Think of it a bit like a lottery. There is a small chance every time the virus copies itself and spreads that it will make an error - mutation - that happens to be one that means the vaccines won't recognise it, and perhaps also combined with something that makes it spread more. It's random chance if this will happen or not. If the virus is 'lucky', it only takes one winning ticket to achieve that, and that could potentially happen even with one ticket. But the chances are very small. On the other hand, if it has millions of tickets, the chances of it getting a 'good' one are much higher. It still might not - we could have millions of mutations, and by chance, all of them are fine, or don't spread, or whatever. But we'd have to be quite lucky, if the virus had so many chances against us.

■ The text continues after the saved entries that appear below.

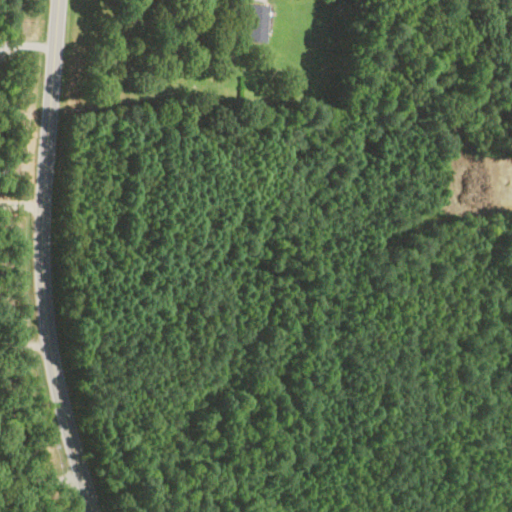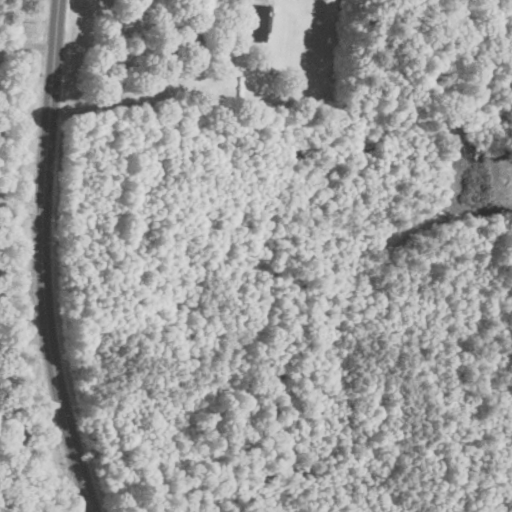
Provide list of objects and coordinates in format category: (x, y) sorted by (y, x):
building: (254, 23)
road: (27, 45)
road: (21, 201)
road: (41, 258)
road: (24, 344)
road: (36, 476)
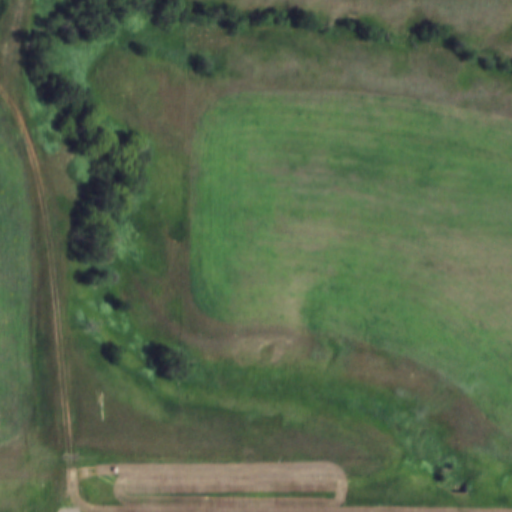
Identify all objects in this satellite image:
road: (57, 291)
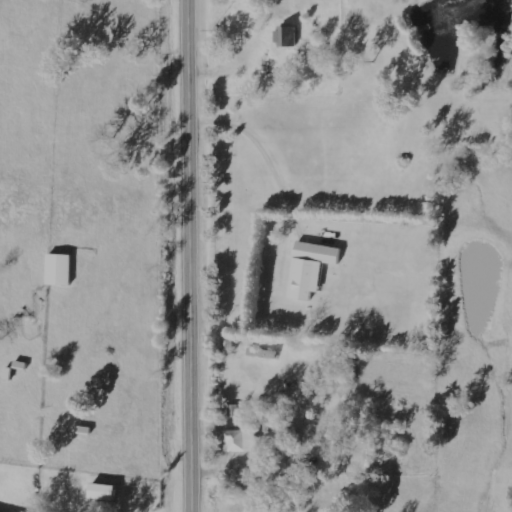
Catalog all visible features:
building: (289, 37)
road: (195, 255)
building: (312, 269)
building: (61, 270)
building: (235, 411)
building: (242, 442)
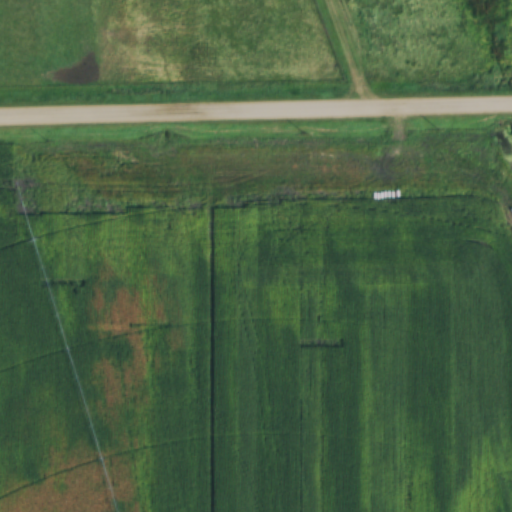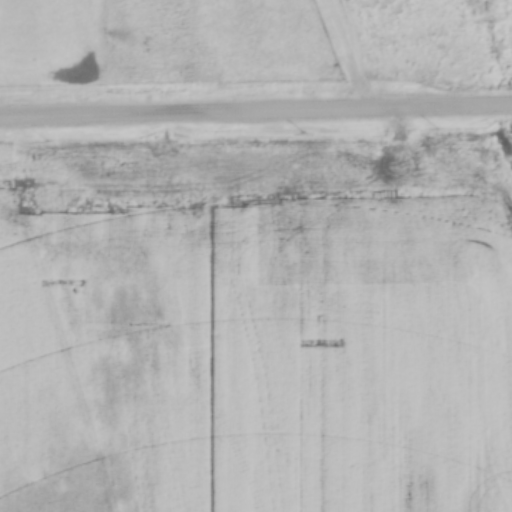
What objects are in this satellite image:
road: (256, 108)
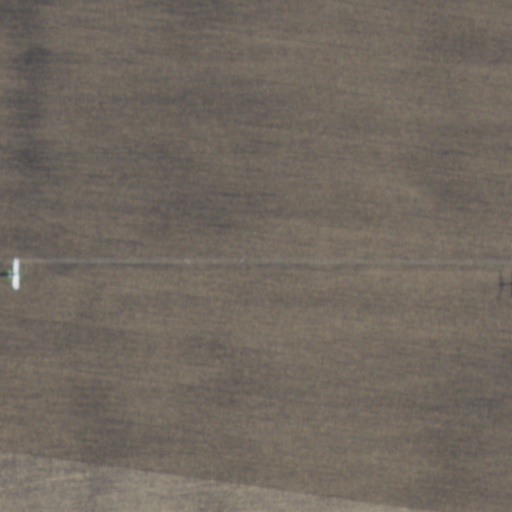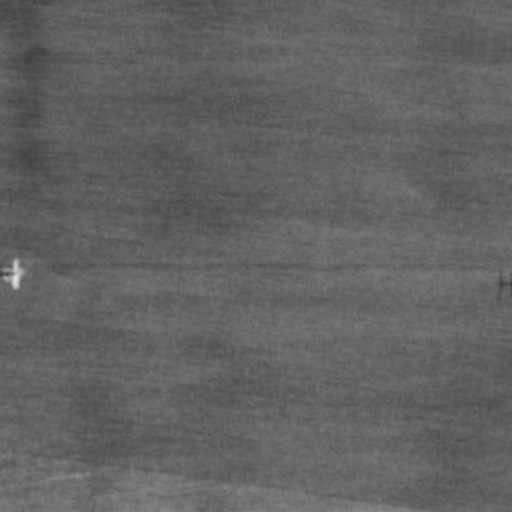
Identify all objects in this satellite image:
power tower: (9, 274)
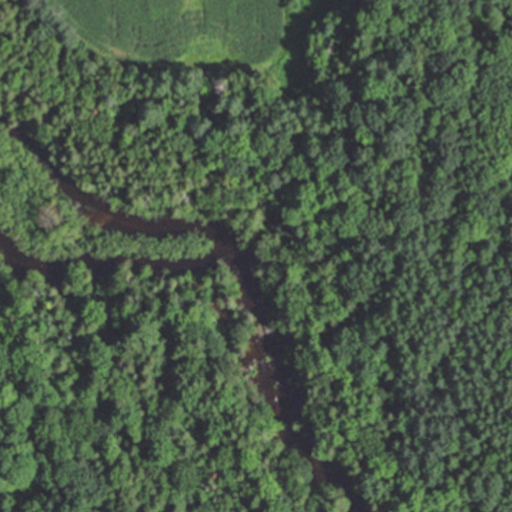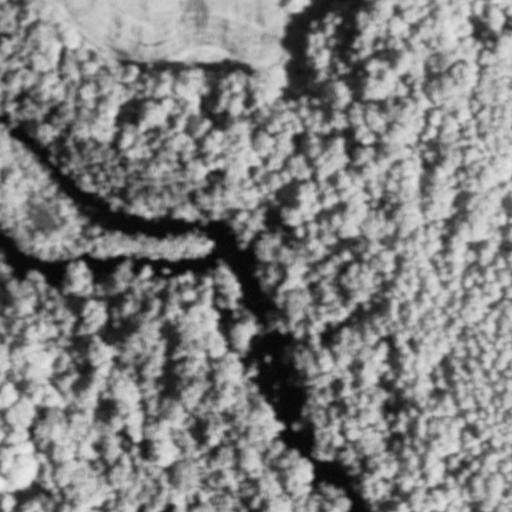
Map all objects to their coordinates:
river: (243, 277)
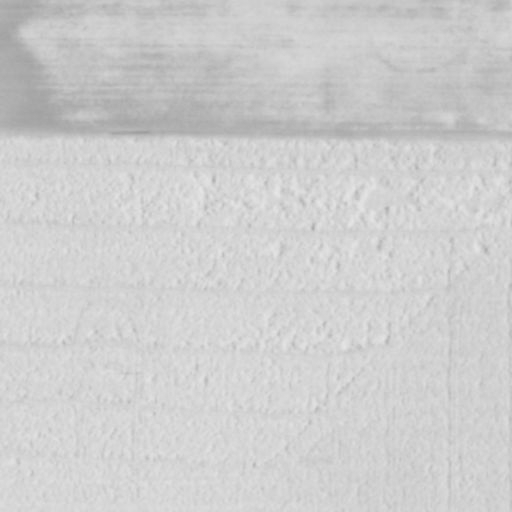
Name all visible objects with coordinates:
crop: (255, 255)
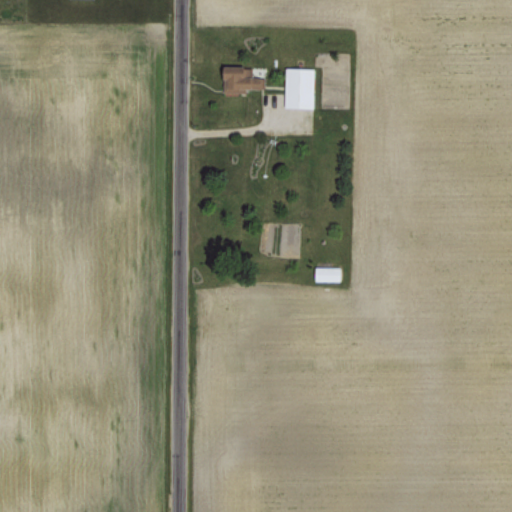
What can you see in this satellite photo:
building: (302, 86)
road: (240, 128)
road: (176, 255)
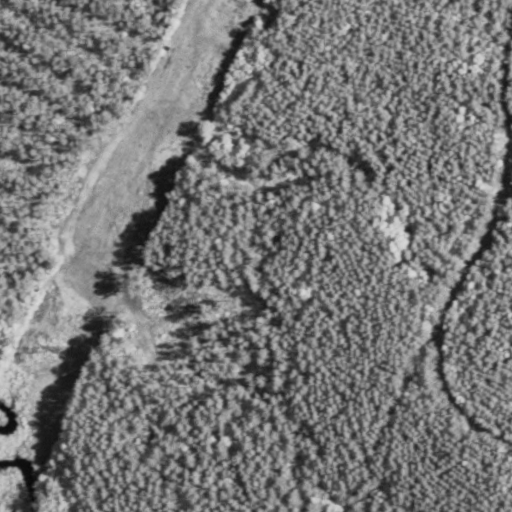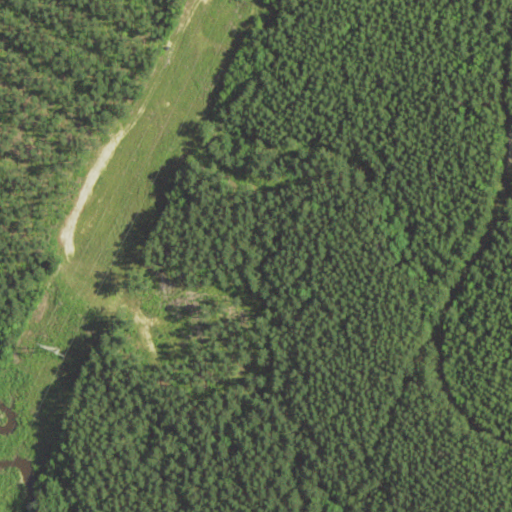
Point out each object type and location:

So the lower we can keep transmission, not just here but around the world, the longer time we have before a bad mutation starts to spread. And in that time, we can be continuing to vaccinate people to reduce the chances of the virus getting lucky, and also developing new vaccines.
The dangerous situation is when there is a lot of spread but new vaccines aren't ready, or there are still a lot of unvaccinated people, because then the bad mutations are able to spread and not be traced or noticed as easily.
So it's possible to win - but it takes both luck, and people being sensible about not letting transmission get out of control or thinking that case numbers don't matter. That buys us time - the vaccines will eventually reduce transmission a lot, which will help, and there will also be new vaccines. But the dangerous time is while that is happening.